Porky throws a stick for Rover to retrieve; the puppy gives him a 15-second headstart, knowing that Rover is too sluggish to retrieve it quickly before taking the stick. Rover manages to retrieve the stick, but his dentures fall off, causing the puppy to take credit by retrieving the dentures. Porky manages to stop the puppy from intervening, only for Rover to unknowingly retrieve a stick of dynamite from a conveniently placed explosive zone.

To Porky's horror, the puppy repeatedly retrieves the stick of dynamite, then throws an absurdly large amount of dynamite in his face before sticking them in an attempt to kill Porky, all while Rover returns to the house to look up the word 'dynamite' in a dictionary.

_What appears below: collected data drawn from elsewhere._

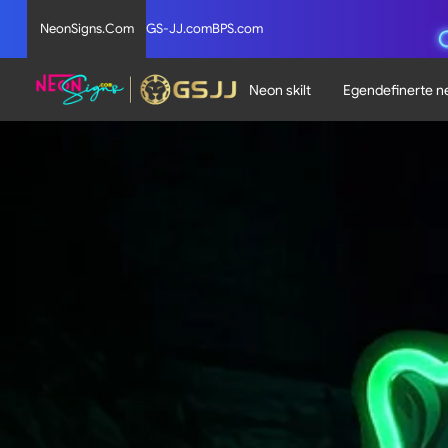
NeonSigns.Com
GS-JJ.com
BPS.com
Neon skilt
Egendefinerte ne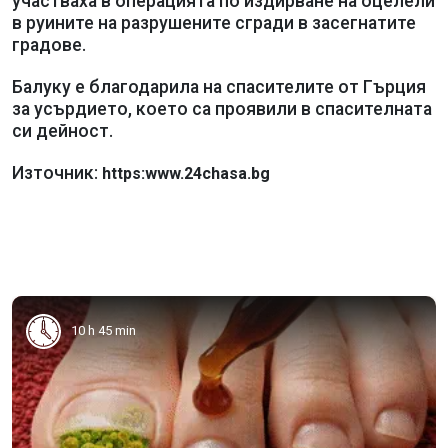
участваха в операцията по издирване на оцелели
в руините на разрушените сгради в засегнатите
градове.
Балуку е благодарила на спасителите от Гърция
за усърдието, което са проявили в спасителната
си дейност.
Източник:
https:www.24chasa.bg
10 h 45 min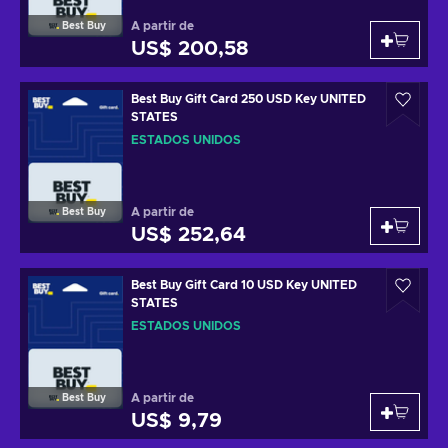
A partir de
Best Buy
US$ 200,58
Best Buy Gift Card 250 USD Key UNITED
STATES
ESTADOS UNIDOS
A partir de
Best Buy
US$ 252,64
Best Buy Gift Card 10 USD Key UNITED
STATES
ESTADOS UNIDOS
A partir de
Best Buy
US$ 9,79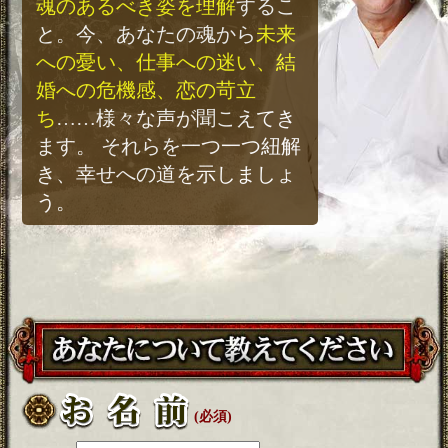
魂のあるべき姿を理解
するこ
と。今、あなたの魂から
未来
への憂い、仕事への迷い、結
婚への危機感、恋の苛立
ち
……様々な声が聞こえてき
ます。 それらを一つ一つ紐解
き、幸せへの道を示しましょ
う。
(必須)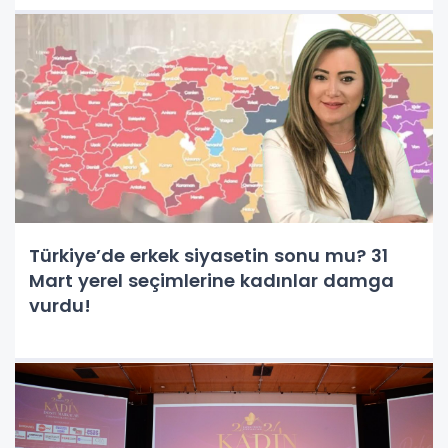
Türkiye’de erkek siyasetin sonu mu? 31
Mart yerel seçimlerine kadınlar damga
vurdu!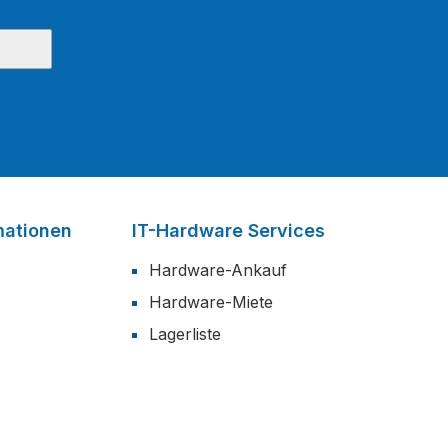
mationen
IT-Hardware Services
Hardware-Ankauf
Hardware-Miete
Lagerliste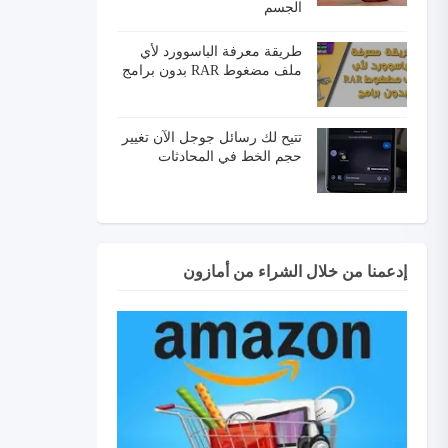
الجسم
طريقة معرفة الباسوورد لأي
ملف مضغوط RAR بدون برامج
تتيح لك رسائل جوجل الآن تغيير
حجم الخط في المحادثات
إدعمنا من خلال الشراء من أمازون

The puppy traps Porky in dynamite when Rover realizes the situation and picks up the dynamite while the puppy chases him. As the puppy is trapped by Rover's dentures on a tree, Rover delivers the dynamite to a far place to protect Porky and the puppy from certain death. Horrified by Rover's selfless sacrifice, the puppy expresses remorse over causing the conflict, only for Rover to emerge unscathed.

==Voice actor==
Mel Blanc as Porky Pig, Puppy's Bark and Seal Sounds, Rover

Cal Howard as Puppy

==Home media==
Rover's Rival is available on disc 2 of the Porky Pig 101 DVD set.